Earlier this year, Airbnb released what it called its “core product.”

Airbnb Rooms would allow homeowners — and some long-term renters — to rent a space in their apartment or home on the platform. That’s essentially the business Chesky and his fellow co-founders touted when they started Airbnb in 2008.

The change was an attempt by the company to add supply, attract new hosts onto the platform and also keep the cost of booking an Airbnb in line with — or lower than — hotels.

“A private room was the first offering that Brian and his roommates had way back when in the early years of the company,” Jay Carney, global head of policy and communications at Airbnb, told Inman in May.

Jay Carney | Global head of policy and communications at Airbnb

Rooms cost $60 to $80 less per night than the typical one-bedroom whole rental, according to AirDNA.

The focus on that core shared-home product also came as Airbnb was battling New York in state court, which may ultimately help to keep more supply online after the city begins enforcing the new law.

New York homeowners and investors can no longer offer their entire home to a traveler while they’re out of town. They must share the space, or Airbnb Rooms, with guests, according to Local Law 18.

The company said the drop in listings will disproportionately affect the outer boroughs, which make up more than half of all Airbnb listings.

“Furthermore, nearly 80 percent of New York City’s census tracts are home to Airbnb listings but no hotels,” the company said.

The bottom line

It’s not clear how much business Airbnb stands to lose from the spigot being turned off in New York, where the typical Airbnb costs $251 per night, according to AirDNA. 

Wasiolek said Morningstar expected the loss to amount to “less than 1 percent of total revenue.”

Airbnb charges hosts a 3 percent commission but will suffer a bigger loss from the drop in guests traveling on the platform in the city. Guests pay a 14 percent service fee to the company when booking.
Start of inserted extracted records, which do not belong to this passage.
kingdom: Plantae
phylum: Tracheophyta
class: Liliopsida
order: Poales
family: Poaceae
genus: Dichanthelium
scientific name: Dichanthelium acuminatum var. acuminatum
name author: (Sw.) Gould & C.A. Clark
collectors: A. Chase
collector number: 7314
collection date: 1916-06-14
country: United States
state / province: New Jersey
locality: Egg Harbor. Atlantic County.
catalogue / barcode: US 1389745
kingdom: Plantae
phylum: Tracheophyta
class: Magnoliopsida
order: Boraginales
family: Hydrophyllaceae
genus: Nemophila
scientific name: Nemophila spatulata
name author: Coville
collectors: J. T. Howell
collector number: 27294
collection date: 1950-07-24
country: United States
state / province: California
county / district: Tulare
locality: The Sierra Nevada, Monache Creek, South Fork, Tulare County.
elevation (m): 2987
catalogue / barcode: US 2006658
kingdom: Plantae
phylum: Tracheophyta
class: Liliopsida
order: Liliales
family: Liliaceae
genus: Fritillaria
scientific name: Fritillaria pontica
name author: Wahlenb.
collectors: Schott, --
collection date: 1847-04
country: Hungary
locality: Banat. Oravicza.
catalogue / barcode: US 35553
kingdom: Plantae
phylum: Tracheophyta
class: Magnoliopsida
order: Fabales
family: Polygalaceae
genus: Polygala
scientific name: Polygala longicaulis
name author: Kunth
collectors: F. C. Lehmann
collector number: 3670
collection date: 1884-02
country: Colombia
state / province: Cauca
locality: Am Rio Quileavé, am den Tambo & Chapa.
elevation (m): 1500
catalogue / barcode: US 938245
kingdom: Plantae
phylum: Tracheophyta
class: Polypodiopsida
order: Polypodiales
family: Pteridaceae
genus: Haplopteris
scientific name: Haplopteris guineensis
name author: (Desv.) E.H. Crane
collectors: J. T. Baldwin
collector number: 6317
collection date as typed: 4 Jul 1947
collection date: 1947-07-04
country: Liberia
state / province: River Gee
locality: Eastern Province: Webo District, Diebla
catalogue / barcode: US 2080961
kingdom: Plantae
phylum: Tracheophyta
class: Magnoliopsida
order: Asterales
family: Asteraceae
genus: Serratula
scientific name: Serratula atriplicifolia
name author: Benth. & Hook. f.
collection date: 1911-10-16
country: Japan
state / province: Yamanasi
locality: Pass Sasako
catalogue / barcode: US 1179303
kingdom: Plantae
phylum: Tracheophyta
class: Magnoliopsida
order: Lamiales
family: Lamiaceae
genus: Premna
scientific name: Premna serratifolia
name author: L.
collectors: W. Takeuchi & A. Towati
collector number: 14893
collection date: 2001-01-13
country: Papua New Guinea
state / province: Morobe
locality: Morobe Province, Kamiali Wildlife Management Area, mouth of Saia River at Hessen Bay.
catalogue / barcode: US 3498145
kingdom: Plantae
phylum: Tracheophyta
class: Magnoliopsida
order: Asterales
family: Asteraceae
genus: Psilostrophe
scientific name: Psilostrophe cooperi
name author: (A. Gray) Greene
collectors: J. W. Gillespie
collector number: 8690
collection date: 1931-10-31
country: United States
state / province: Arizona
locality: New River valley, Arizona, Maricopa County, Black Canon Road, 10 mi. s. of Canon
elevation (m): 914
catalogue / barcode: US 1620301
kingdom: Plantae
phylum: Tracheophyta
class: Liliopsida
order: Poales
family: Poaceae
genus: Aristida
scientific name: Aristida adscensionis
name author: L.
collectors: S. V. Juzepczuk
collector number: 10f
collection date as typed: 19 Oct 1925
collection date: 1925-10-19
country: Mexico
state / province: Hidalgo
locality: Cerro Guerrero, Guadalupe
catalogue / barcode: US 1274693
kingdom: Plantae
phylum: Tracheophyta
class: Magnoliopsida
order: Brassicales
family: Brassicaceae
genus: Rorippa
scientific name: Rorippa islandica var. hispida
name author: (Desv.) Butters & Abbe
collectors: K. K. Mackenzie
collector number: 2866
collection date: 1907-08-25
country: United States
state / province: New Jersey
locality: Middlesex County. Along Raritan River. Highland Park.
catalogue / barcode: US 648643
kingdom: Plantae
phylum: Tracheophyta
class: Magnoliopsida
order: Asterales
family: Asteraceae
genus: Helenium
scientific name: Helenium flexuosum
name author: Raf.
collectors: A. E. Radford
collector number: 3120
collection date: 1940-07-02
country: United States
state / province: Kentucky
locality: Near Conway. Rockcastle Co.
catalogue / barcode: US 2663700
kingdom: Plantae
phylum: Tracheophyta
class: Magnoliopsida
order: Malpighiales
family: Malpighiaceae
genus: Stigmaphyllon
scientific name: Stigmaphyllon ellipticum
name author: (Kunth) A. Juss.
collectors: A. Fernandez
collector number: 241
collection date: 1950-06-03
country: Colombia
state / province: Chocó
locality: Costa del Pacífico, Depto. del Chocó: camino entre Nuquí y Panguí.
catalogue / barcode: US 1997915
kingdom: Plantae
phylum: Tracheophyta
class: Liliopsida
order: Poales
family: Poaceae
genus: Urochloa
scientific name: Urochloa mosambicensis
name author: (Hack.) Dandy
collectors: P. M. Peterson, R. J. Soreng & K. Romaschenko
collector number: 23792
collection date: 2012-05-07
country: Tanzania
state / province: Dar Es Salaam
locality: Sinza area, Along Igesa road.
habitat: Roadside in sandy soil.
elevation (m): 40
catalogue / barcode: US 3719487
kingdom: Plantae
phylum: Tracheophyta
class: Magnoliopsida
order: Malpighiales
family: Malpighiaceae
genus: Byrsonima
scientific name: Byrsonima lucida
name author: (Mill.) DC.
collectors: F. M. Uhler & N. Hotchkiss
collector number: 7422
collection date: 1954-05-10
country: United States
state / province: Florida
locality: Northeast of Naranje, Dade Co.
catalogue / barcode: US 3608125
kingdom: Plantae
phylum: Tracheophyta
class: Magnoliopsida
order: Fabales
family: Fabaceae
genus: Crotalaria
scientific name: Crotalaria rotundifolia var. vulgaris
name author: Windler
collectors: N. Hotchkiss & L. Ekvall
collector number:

Between the two, Airbnb is looking at potentially hundreds of millions of dollars in lost revenue from the city.

Nick Scarci | Vacation Rental Management Association

Airbnb won’t share specific data about the anticipated impact the lost business will have on its bottom line, though it did say that no one city amounts to more than 1.5 percent of its overall bottom line.

Traders, too, have likely already factored the loss into Airbnb’s stock price, given New York City passed Local Law 18 in January 2022, Wasiolek said.

One risk for the company would be if other cities that are also grappling with housing shortages and affordability issues see what’s going to happen in New York and copy it.

“Bad short-term vacation rental policies can be contagious,” Scarci said. “LA could say, ‘Hey this registration process is working really well to restrict the number of short-term vacation rentals, we could do that here.’ We’ve seen this with other policies. I’d assume this one could follow.”